#### Data listing
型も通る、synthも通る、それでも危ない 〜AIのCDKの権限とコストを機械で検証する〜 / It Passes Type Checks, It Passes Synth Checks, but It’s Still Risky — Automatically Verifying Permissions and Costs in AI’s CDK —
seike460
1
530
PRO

#### Your goal
Rewrite the records, changing "Permissions" to "Privileges" and leaving everything else as it is.

#### Task response
型も通る、synthも通る、それでも危ない 〜AIのCDKの権限とコストを機械で検証する〜 / It Passes Type Checks, It Passes Synth Checks, but It’s Still Risky — Automatically Verifying Privileges and Costs in AI’s CDK —
seike460
1
530
PRO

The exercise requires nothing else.